Das Marketing von Krankheiten ist heutzutage ganz normaler Bestandteil des Medizinbusiness, in der Human- wie in der Veterinärmedizin.
In ihrem international stark beachteten Buch „Selling Sickness“ (2005) haben die Fachjournalisten Ray Moynihan und Alan Cassels gezeigt, wie die „Krankheitsindustrie“ ihren Absatz fördert, indem sie Marketing für Krankheiten macht, gern getarnt als „Disease-Awareness“-Aktionen, oder indem sie gar Krankheiten erfindet. Beispiel: Frauen wurde eingetrichtert, dass sie spätestens ab Mitte 40 Hormonmangelwesen sind und deshalb Pillen nehmen müssen.

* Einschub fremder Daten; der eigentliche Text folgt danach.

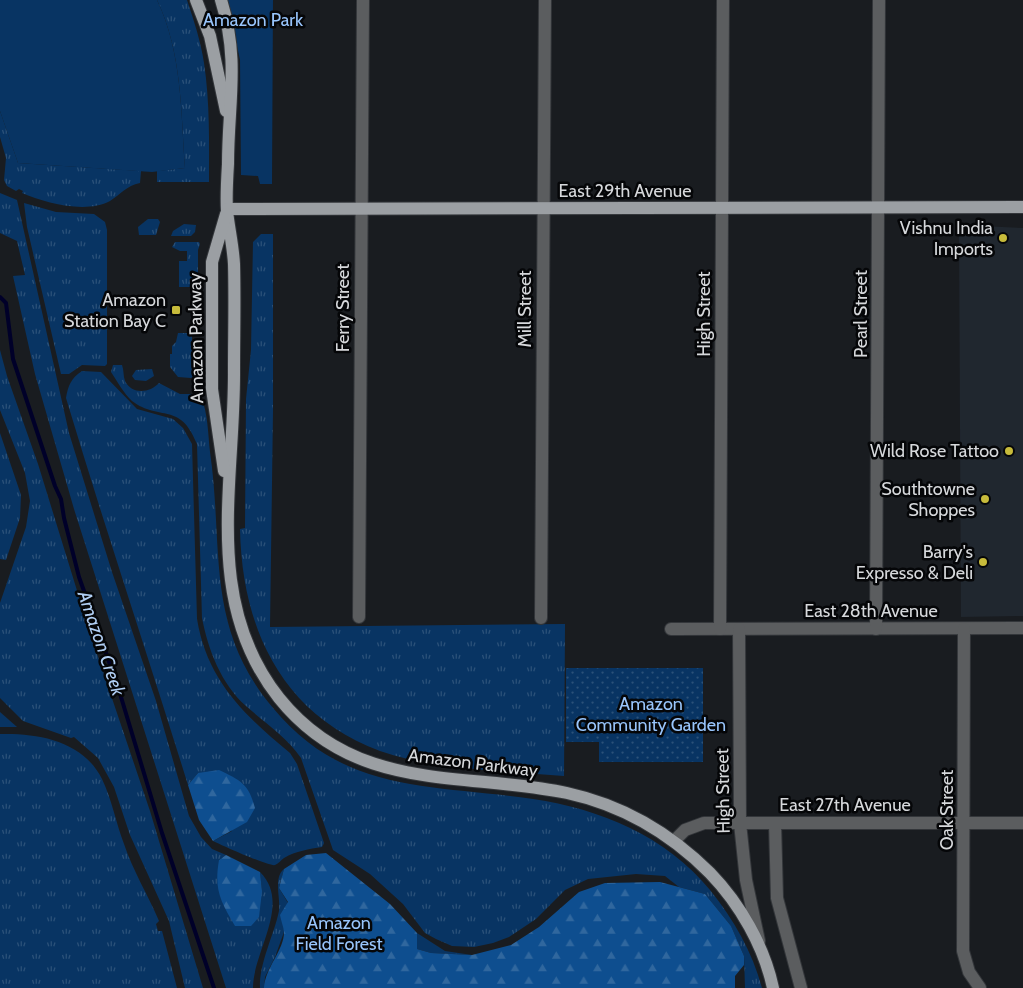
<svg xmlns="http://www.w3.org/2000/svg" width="1023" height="988" font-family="Cabin,sans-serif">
<defs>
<pattern id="grass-tufts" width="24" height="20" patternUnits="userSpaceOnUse" patternTransform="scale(1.25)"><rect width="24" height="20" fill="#083463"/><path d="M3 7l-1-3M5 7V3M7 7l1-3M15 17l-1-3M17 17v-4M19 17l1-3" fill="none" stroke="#2b5179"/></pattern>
<pattern id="forest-firs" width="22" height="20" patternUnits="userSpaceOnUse" patternTransform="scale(1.25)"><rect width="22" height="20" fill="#0e4e8f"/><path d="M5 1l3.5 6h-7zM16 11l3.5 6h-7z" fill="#30679e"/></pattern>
<pattern id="garden-dots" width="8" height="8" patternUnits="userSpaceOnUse" patternTransform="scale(1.25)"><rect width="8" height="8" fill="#083463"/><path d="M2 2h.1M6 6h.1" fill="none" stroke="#2b5179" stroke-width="1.8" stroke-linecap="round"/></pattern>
</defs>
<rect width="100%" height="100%" fill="#191c20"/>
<polygon fill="#20272f" points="959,225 1023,228 1023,616 961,617"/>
<g fill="url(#grass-tufts)">
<path d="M157 0H187C194 21 201 42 204 63 210 103 209 143 209 182H157V171L185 168C181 111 182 52 157 0Z"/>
<path d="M0 111 18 163 141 171 140 183C126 186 121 194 110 201 86 214 45 203 22 193L23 191 19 189 16 191 7 186 4 180 6 158 0 137Z"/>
<path d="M0 193 17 200 69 433 112 572 156 701 189 816 201 837 212 849 226 855 219 860 262 891 260 872C292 904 253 951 253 988H226L74 509 35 374 13 276 25 275 17 241 0 233Z"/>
<polygon points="24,203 56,212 94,214 105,222 107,230 107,364 105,366 82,365 69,374 61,374 27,227"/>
<polygon points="148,219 158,219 160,222 156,235 139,235 138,227"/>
<polygon points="184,224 196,225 195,232 191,236 171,236 173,231"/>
<path d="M261 234H273V410L270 627 565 624 564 776C507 771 434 770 380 751 281 714 242 628 240 529L245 528 246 399 251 350 253 242Z"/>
<polygon points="175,242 199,242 200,244 198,250 198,277 192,283 192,287 179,287 179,261 187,261 187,251 180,251 172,247"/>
<polygon points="178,333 192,333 192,360 195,365 200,366 197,374 191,378 178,377 170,367 170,354 172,354 172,346 176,342"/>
<polygon points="0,350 7,376 38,464 91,636 150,811 203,988 185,988 169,921 130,835 114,787 98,758 74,737 71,738 23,721 0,698 0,603 26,527 30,501 25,473 0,410"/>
<path d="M113 365H122C124 370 123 376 125 381 132 395 150 393 159 383L180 394H196L201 397C208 413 208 434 210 452 224 548 204 626 273 708 345 795 433 784 533 799 600 809 666 836 710 890 734 920 752 951 762 988H745L744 956 731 926 705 894 679 887 665 876 636 874 588 879 565 890 536 919 509 937 493 943 474 947 452 946 436 939 425 933 403 904 370 874 333 850 301 758C286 736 265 723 246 706 221 684 208 649 202 618L197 444C180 401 160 422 132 401 124 394 117 381 111 372Z"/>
<polygon points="152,369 154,376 146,381 135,380 132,376 136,370"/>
<path d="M82 371 101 372 137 409 173 419 183 428 192 444 197 619C207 680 244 715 290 753L297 764 324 843 322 847C309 849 296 851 284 858 281 860 278 864 275 865 270 867 221 845 213 841L232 831 198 773 188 785C148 656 105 528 66 398 68 386 71 378 82 371Z"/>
<polygon points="0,433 21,495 20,518 6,560 0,559"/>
<polygon points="0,712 17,727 0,727"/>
<path d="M0 734C39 733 83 741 102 779 112 800 116 823 124 844 133 871 148 895 159 921L156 924 158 931H162L177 988H0Z"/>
<path d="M284 869 279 888 288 903 284 932 275 957 265 977 264 988H260C259 963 274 935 279 911 281 898 273 878 284 869Z"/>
<polygon points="417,933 445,951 472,955 431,953 417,949"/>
</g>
<g fill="url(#forest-firs)">
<path d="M219 770C240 780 249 784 255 808L247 822 213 841 199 820 188 785 198 773Z"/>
<path d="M326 853 390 904 417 933V949L431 953 472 955 511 945 539 927 579 892 605 883 660 882 705 894 731 926 744 956V965L735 976V988H264C265 968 285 949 284 931 283 926 281 920 280 915L288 902 279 888 284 869 306 855Z"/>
<path d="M226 855 260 872 262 891 259 917 251 926H235C220 901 214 889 219 860Z"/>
</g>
<g fill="#083463">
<path d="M0 0H157C182 52 181 112 185 168L152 172 18 163 0 111Z"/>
<polygon points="227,0 273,0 272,184 260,184 258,176 241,175 240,60"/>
</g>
<polygon fill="url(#garden-dots)" points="703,668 703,762 599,762 599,742 566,742 566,668"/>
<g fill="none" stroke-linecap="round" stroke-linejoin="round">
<polyline stroke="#000029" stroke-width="4" points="0,297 6,303 13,359 55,486 61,499 64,518 79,577 118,687 162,833 214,988"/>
<g stroke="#33363a" stroke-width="14">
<g id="minor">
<polyline points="359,617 363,0"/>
<polyline points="541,618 545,0"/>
<polyline points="671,629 1023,628"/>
<polyline points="720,629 723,0"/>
<polyline points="739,629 740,823 746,880 759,941"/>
<polyline points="876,629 879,0"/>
<polyline points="964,629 963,951 969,972 980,988"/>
<polyline points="775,823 777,898 801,988"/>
<polyline points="674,841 685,830 704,823 1023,823"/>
</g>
</g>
<g stroke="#33363a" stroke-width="14">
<g id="major">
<polyline points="196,0 210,36 226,111"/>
<path d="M221 0C240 60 228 104 228 164 227 180 226 196 227 211 229 229 233 246 234 264 235 299 234 335 234 370 235 483 202 601 279 698 356 794 462 771 567 793 622 805 670 833 710 873 740 904 764 946 773 988"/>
<polyline points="227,209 1023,207"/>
<polyline points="224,471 212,389 212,262 226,214"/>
</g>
</g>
<use href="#minor" stroke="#5b5d5f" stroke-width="12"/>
<use href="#major" stroke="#9b9fa3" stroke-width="12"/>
</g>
<g fill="#c7bb3b" stroke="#050608" stroke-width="2">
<circle cx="1003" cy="238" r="5"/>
<rect x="171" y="305" width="10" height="10" rx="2.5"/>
<circle cx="1009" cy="451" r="5"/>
<circle cx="985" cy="499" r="5"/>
<circle cx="983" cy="562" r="5"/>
</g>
<g text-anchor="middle" stroke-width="5" stroke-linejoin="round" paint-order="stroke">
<g font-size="18" fill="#98c5fc" stroke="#050608">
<text x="253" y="26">Amazon Park</text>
<text x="651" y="710">Amazon<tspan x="651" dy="21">Community Garden</tspan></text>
<text x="339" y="929">Amazon<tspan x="339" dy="21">Field Forest</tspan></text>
</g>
<g font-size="18" fill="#d6d8db" stroke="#050608">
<text x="625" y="197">East 29th Avenue</text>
<text transform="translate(343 308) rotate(-90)" y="6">Ferry Street</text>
<text transform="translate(525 309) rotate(-90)" y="6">Mill Street</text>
<text transform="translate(704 314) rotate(-90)" y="6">High Street</text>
<text transform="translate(861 314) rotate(-90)" y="6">Pearl Street</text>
<text transform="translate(196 338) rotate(-91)" y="6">Amazon Parkway</text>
<text x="871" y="617">East 28th Avenue</text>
<text transform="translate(473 763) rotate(7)" y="6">Amazon Parkway</text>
<text transform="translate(723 791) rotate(-91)" y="6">High Street</text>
<text x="845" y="811">East 27th Avenue</text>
<text transform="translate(947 810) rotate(-90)" y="6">Oak Street</text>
</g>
<g font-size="18" fill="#d6d8db" stroke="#050608" text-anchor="end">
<text x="993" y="234">Vishnu India<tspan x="993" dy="21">Imports</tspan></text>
<text x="166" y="306">Amazon<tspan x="166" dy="21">Station Bay C</tspan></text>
<text x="999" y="457">Wild Rose Tattoo</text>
<text x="975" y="495">Southtowne<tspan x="975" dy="21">Shoppes</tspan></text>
<text x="973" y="558">Barry's<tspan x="973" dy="21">Expresso &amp; Deli</tspan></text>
</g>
<g font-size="19" font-style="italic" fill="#b0cef3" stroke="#050608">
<text transform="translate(102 643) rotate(71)" y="7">Amazon Creek</text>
</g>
</g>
</svg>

Im Veterinärbusiness weist das disease mongering vergleichsweise bescheidene Dimensionen auf, was schlicht daran liegt, dass der Markt relativ klein ist. Auffällig ist aber, wie stark die Veterinärkrankheitsverkäufer auf Infektionen fokussieren.
Obwohl, sie werden es sicherlich noch schaffen, zum Beispiel Psychopillen für ängstliche Hunde auch hierzulande populär zu machen.
Die US-Tierklinikkette Banfield (*) zählt auf diesem Feld zu den umtriebigsten Akteuren. Das zeigt ihr aktueller Bericht über den Gesundheitsstatus der Haustiere. Darin werden vor allem zwei Infektionskrankheiten vermarktet: Borreliose und FIV („Katzenaids“).
„48 Prozent mehr Katzenaids“
Die Häufigkeit von FIV soll in den vergangenen fünf Jahren um satte 48 Prozent gestiegen sein. Das klingt bedrohlich und wird von den Medien gern aufgegriffen.
In absoluten Zahlen hört es sich nicht so dramatisch an: 2009 waren laut Banfield 23 von 10.000 Katzen FIV-positiv, 2013 waren es 33 von 10.000.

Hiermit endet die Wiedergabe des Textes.